A problemática em tudo isso fica, justamente, no vazio discursivo. O filme aposta tanto na experiência visual da narrativa que saímos da sessão com uma sensação de “e então?”. Soa como se faltasse uma devida coragem de se entregar ao argumento, coisa que não ocorre com a construção estética, que é devidamente pensada e elaborada para soar nas melhores condições. Dessa maneira, há uma enorme ausência no núcleo narrativo que não consegue conduzir o espectador de maneira sólida pela proposta que busca elucidar.

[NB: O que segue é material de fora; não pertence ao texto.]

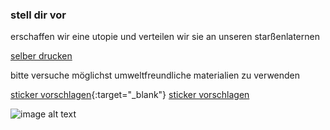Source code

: ### stell dir vor
erschaffen wir eine utopie und verteilen wir sie an unseren starßenlaternen

[selber drucken]()

bitte versuche möglichst umweltfreundliche materialien zu verwenden

[sticker vorschlagen](https://s.surveyplanet.com/luEsaVNWi-x){:target="_blank"}
 <a href="https://s.surveyplanet.com/luEsaVNWi-x" target="_top">sticker vorschlagen</a> 


![image alt text](image_0.png)

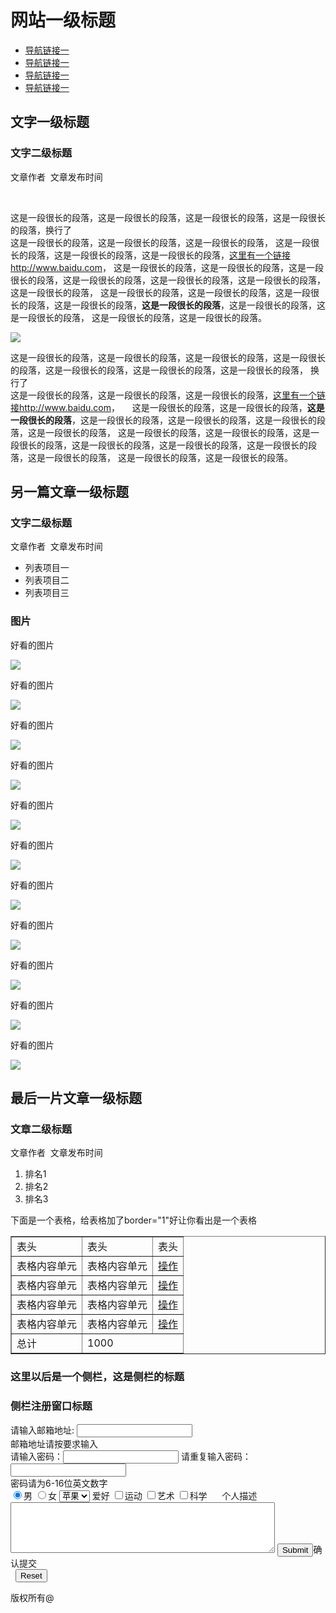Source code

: <!DOCTYPE HTML>
<html>
<head>
<meta http-equiv="Content-Type" content="text/html; charset=utf-8">
<title>2017lfehtml01</title>
</head>
<body>
<h1>网站一级标题</h1>
<ul>
 <li> <a href="#">导航链接一</a></li>
 <li> <a href="#">导航链接一</a></li>
 <li> <a href="#">导航链接一</a></li>
 <li> <a href="#">导航链接一</a></li>
</ul>
<h2>文字一级标题</h2>
   <h3>文字二级标题</h3>
      <p>文章作者&nbsp;&nbsp;文章发布时间</p>
      <p>这是一段很长的段落，这是一段很长的段落，这是一段很长的段落，这是一段很长的段落，换行了<br>这是一段很长的段落，这是一段很长的段落，这是一段很长的段落，
      这是一段很长的段落，这是一段很长的段落，这是一段很长的段落，<a href="http://www.baidu.com">这里有一个链接http://www.baidu.com</a>，
      这是一段很长的段落，这是一段很长的段落，这是一段很长的段落，这是一段很长的段落，这是一段很长的段落，这是一段很长的段落，这是一段很长的段落，
      这是一段很长的段落，这是一段很长的段落，这是一段很长的段落，这是一段很长的段落，<b>这是一段很长的段落</b>，这是一段很长的段落，这是一段很长的段落，
      这是一段很长的段落，这是一段很长的段落。</p>
      <img src="http://image17-c.poco.cn/mypoco/myphoto/20150914/22/17431651620150914225440030_640.jpg">
      <p>这是一段很长的段落，这是一段很长的段落，这是一段很长的段落，这是一段很长的段落，这是一段很长的段落，这是一段很长的段落，这是一段很长的段落，
      换行了<br>这是一段很长的段落，这是一段很长的段落，这是一段很长的段落，<a href="http://www.baidu.com">这里有一个链接http://www.baidu.com</a>，
      这是一段很长的段落，这是一段很长的段落，<b>这是一段很长的段落</b>，这是一段很长的段落，这是一段很长的段落，这是一段很长的段落，这是一段很长的段落，
      这是一段很长的段落，这是一段很长的段落，这是一段很长的段落，这是一段很长的段落，这是一段很长的段落，这是一段很长的段落，这是一段很长的段落，
      这是一段很长的段落，这是一段很长的段落。</p>
<h2>另一篇文章一级标题</h2>
<h3>文字二级标题</h3>
<p>文章作者&nbsp;&nbsp;文章发布时间</p>
<ul>
<li>列表项目一</li>
<li>列表项目二</li>
<li>列表项目三</li>
</ul>
<h3>图片</h3>
<p>好看的图片</p>
<img src="http://image17-c.poco.cn/mypoco/myphoto/20150914/22/17431651620150914225440030_640.jpg">
<p>好看的图片<p>
<img src="http://img.hb.aicdn.com/b07ebcd8c631582d264d6693ae5747a86b31e12530c86-qbLNP7_fw658">
<p>好看的图片</p>
<img src="http://img.hb.aicdn.com/ea04fec024ecff44da093effccbb587e1fc0d4b14cefc-Ja6YTR">
<p>好看的图片</p>
<img src="http://img.hb.aicdn.com/ea04fec024ecff44da093effccbb587e1fc0d4b14cefc-Ja6YTR_fw658">
<p>好看的图片</p>
<img src="http://image17-c.poco.cn/mypoco/myphoto/20150914/22/17431651620150914225440030_640.jpg">
<p>好看的图片</p>
<img src="http://image17-c.poco.cn/mypoco/myphoto/20150914/22/17431651620150914225440030_640.jpg">
<p>好看的图片</p>
<img src="http://image17-c.poco.cn/mypoco/myphoto/20150914/22/17431651620150914225440030_640.jpg">
<p>好看的图片</p>
<img src="http://image17-c.poco.cn/mypoco/myphoto/20150914/22/17431651620150914225440030_640.jpg">
<p>好看的图片</p>
<img src="http://image17-c.poco.cn/mypoco/myphoto/20150914/22/17431651620150914225440030_640.jpg">
<p>好看的图片</p>
<img src="http://image17-c.poco.cn/mypoco/myphoto/20150914/22/17431651620150914225440030_640.jpg">
<p>好看的图片</p>
<img src="http://image17-c.poco.cn/mypoco/myphoto/20150914/22/17431651620150914225440030_640.jpg">

<h2>最后一片文章一级标题</h2>
<h3>文章二级标题</h3>
<p>文章作者&nbsp;&nbsp;文章发布时间</p>
<ol>
<li>排名1</li>
<li>排名2</li>
<li>排名3</li>
</ol>
<p>下面是一个表格，给表格加了border="1"好让你看出是一个表格</p>
<table border="1">
<tr>
<td>表头</td>
<td>表头</td>
<td>表头</td>
</tr>
<tr>
<td>表格内容单元</td>
<td>表格内容单元</td>
<td><a href="https://www.baidu.com/">操作</a></td>
</tr>
<tr>
<td>表格内容单元</td>
<td>表格内容单元</td>
<td><a href="https://www.baidu.com/">操作</a></td>
</tr>
<tr>
<td>表格内容单元</td>
<td>表格内容单元</td>
<td><a href="https://www.baidu.com/">操作</a></td>
</tr>
<tr>
<td>表格内容单元</td>
<td>表格内容单元</td>
<td><a href="https://www.baidu.com/">操作</a></td>
</tr><tr>
<td>总计</td>
<td colspan="2">1000</td>
</tr>
</table>
<h3>这里以后是一个侧栏，这是侧栏的标题</h3>
<h3>侧栏注册窗口标题</h3>
<form>
请输入邮箱地址:
<input type="text" name="这是一个文本输入框"><br>
邮箱地址请按要求输入<br>
请输入密码：<input type="text" name="这是一个文本输入框">
请重复输入密码：<input type="text" name="这是一个文本输入框"><br>
密码请为6-16位英文数字
<br>
<input type="radio" name="sex" value="male" checked>男
<input type="radio" name="sex" value="female">女
<select name="水果">  
<option value="apple">苹果</option>  
<option value="orange">橘子</option>  
<option value="banana">香蕉</option>  
<option value="pear">梨</option>  
</select> 
爱好
<input type="checkbox" value="sport" name="sport">运动
<input type="checkbox" value="art" name="art">艺术
<input type="checkbox" value="science" name="science" >科学&nbsp; &nbsp;  
个人描述
<textarea rows="5" cols="50">  
</textarea>  
<input type=submit>确认提交<br />  
<input type=reset>  
</form>
<p>版权所有@</p>
</body>
</html>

Mesmo com a chegada do minuto 71, em  que há total entrega à plasticidade onírica em detrimento da realidade, ao delírio através da condição de transportar o espectador, a sensação de falta permanece. O longo plano-sequência que envolve o sonho é, inegavelmente, uma bela construção metafórica e de deslocamento, mas sustentado por uma narrativa que não é explorada como deveria, soa apenas como um complemento estético – o que não deixa de ser uma proposta interessante, como um estudo, algo a se observar com certeza.
Outro ponto de dualidade qualitativa no filme se encontra na utilização dos símbolos. A presença da linguagem simbólica é recorrente em toda a projeção, com a maioria dos elementos sendo utilizados como motores narrativos para conectar as informações do longa. Porém enquanto alguns são muito bem trabalhados (como os relógios que conectam o protagonista entre a realidade e o sonho), outros acabam soando forçados pela presença excessiva, como se buscassem a todo o momento afirmar sua simbologia (como as maçãs). Há uma autoconsciência gritante no filme que, de certa maneira, acaba por esvaziar um poder catártico que ele poderia trazer de forma mais eficiente.

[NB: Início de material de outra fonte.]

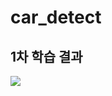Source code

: # car_detect

## 1차 학습 결과
<img src="https://github.com/jangByeongHui/car_detect/blob/main/ezgif.com-gif-maker.gif?raw=true">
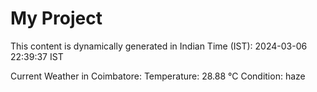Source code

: # My Project

This content is dynamically generated in Indian Time (IST): 2024-03-06 22:39:37 IST


Current Weather in Coimbatore:
Temperature: 28.88 °C
Condition: haze
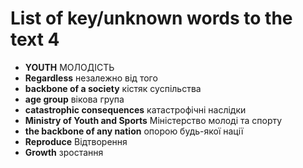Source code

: # List of key/unknown words to the text 4

* **YOUTH** МОЛОДІСТЬ
* **Regardless** незалежно від того
* **backbone of a society**  кістяк суспільства
* **age group** вікова група
* **catastrophic consequences** катастрофічні наслідки
* **Ministry of Youth and Sports** Міністерство молоді та спорту
* **the backbone of any nation** опорою будь-якої нації
* **Reproduce** Відтворення
* **Growth**  зростання
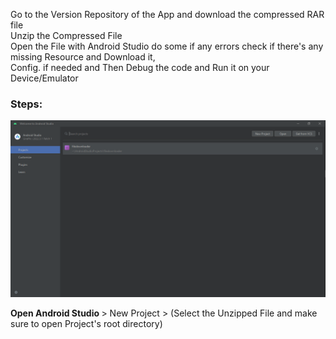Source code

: Go to the Version Repository of the App and download the compressed RAR file<br>
Unzip the Compressed File <br>
Open the File with Android Studio do some if any errors check if there's any missing Resource and Download it,<br>
Config. if needed and Then Debug the code and Run it on your Device/Emulator <br>
<h3>Steps:</h3>

![Snapshot 1](Resources/Android_Studio.png)

<div>
  <p >
<strong> Open Android Studio </strong> > New Project > (Select the Unzipped File and make sure to open Project's root directory)
  </p>
  
</div>

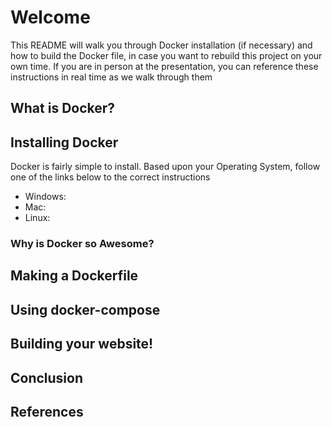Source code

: # Welcome

This README will walk you through Docker installation (if necessary) and how to build the Docker file, in case you want to rebuild this project on your own time. If you are in person at the presentation, you can reference these instructions in real time as we walk through them


## What is Docker?


## Installing Docker

Docker is fairly simple to install. Based upon your Operating System, follow one of the links below to the correct instructions
- Windows:
- Mac:
- Linux:


### Why is Docker so Awesome?


## Making a Dockerfile


## Using docker-compose


## Building your website!


## Conclusion


## References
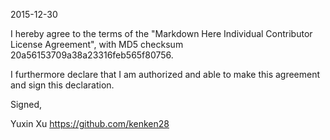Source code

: 2015-12-30

I hereby agree to the terms of the "Markdown Here Individual Contributor License Agreement", with MD5 checksum 20a56153709a38a23316feb565f80756.

I furthermore declare that I am authorized and able to make this agreement and sign this declaration.

Signed,

Yuxin Xu https://github.com/kenken28
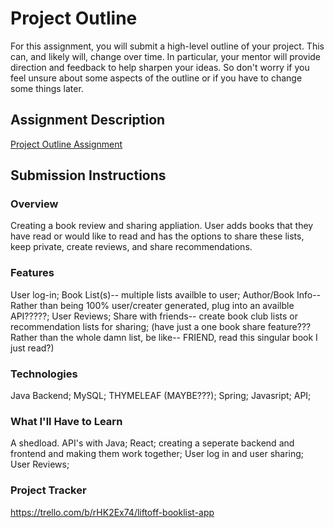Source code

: # Project Outline
For this assignment, you will submit a high-level outline of your project. This can, and likely will, change over time. In particular, your mentor will provide direction and feedback to help sharpen your ideas. So don't worry if you feel unsure about some aspects of the outline or if you have to change some things later.

## Assignment Description
[Project Outline Assignment](https://education.launchcode.org/liftoff/modules/assignments/project-outline)

## Submission Instructions

### Overview

Creating a book review and sharing appliation. User adds books that they have read or would like to read and has the options to share these lists, keep private, create reviews, and share recommendations. 

### Features

User log-in; 
Book List(s)-- multiple lists availble to user; 
Author/Book Info--Rather than being 100% user/creater generated, plug into an availble API?????; 
User Reviews; 
Share with friends-- create book club lists or recommendation lists for sharing; 
(have just a one book share feature??? Rather than the whole damn list, be like-- FRIEND, read this singular book I just read?)

### Technologies

Java Backend;
MySQL; 
THYMELEAF (MAYBE???); 
Spring; 
Javasript; 
API; 

### What I'll Have to Learn

A shedload. 
API's with Java; 
React; 
creating a seperate backend and frontend and making them work together; 
User log in and user sharing; 
User Reviews; 

### Project Tracker
https://trello.com/b/rHK2Ex74/liftoff-booklist-app
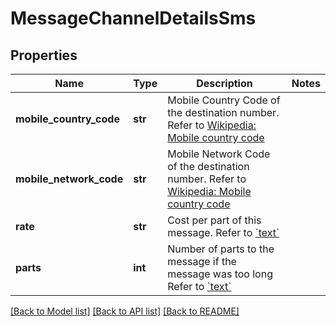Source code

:# MessageChannelDetailsSms

## Properties
Name | Type | Description | Notes
------------ | ------------- | ------------- | -------------
**mobile_country_code** | **str** | Mobile Country Code of the destination number. Refer to [Wikipedia: Mobile country code](https://en.wikipedia.org/wiki/Mobile_country_code)  | 
**mobile_network_code** | **str** | Mobile Network Code of the destination number. Refer to [Wikipedia: Mobile country code](https://en.wikipedia.org/wiki/Mobile_country_code)  | 
**rate** | **str** | Cost per part of this message. Refer to [&#x60;text&#x60;](#/definitions/Message/properties/content/text)  | 
**parts** | **int** | Number of parts to the message if the message was too long Refer to [&#x60;text&#x60;](#/definitions/Message/properties/text)  | 

[[Back to Model list]](../README.md#documentation-for-models) [[Back to API list]](../README.md#documentation-for-api-endpoints) [[Back to README]](../README.md)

Não que o filme seja privado de momentos fantásticos. Pelo contrário, o primor da composição visual de Bi Gan deve ser notado. É claro o esforço para criar o plano-sequência final e devidamente levar o espectador à verdadeira “longa jornada noite adentro”. A dimensão da entrega à formulação estética é evidente, traduzindo-se em cenas belíssimas como as finais. A direção dos atores também é um grande esforço para traduzir em imagens o que está ali elaborado. A problemática maior de Longa Jornada Noite Adentro está em, propriamente, criar a beleza da experiência imagética sem traduzir isto na narrativa. Assim, acaba soando mais como um exercício do que um filme condizente em si. No fim, o que falta é o sentimento.


Título Original: Di qiu zui hou de ye wan

Direção: Bi Gan

Duração: 110 minutos

Elenco: Tang Wei, Huang Jue, Sylvia Chang

Sinopse: Um homem volta a Guizhou e encontra pistas de uma mulher misteriosa. Ele recorda o verão que passou com ela vinte anos atrás.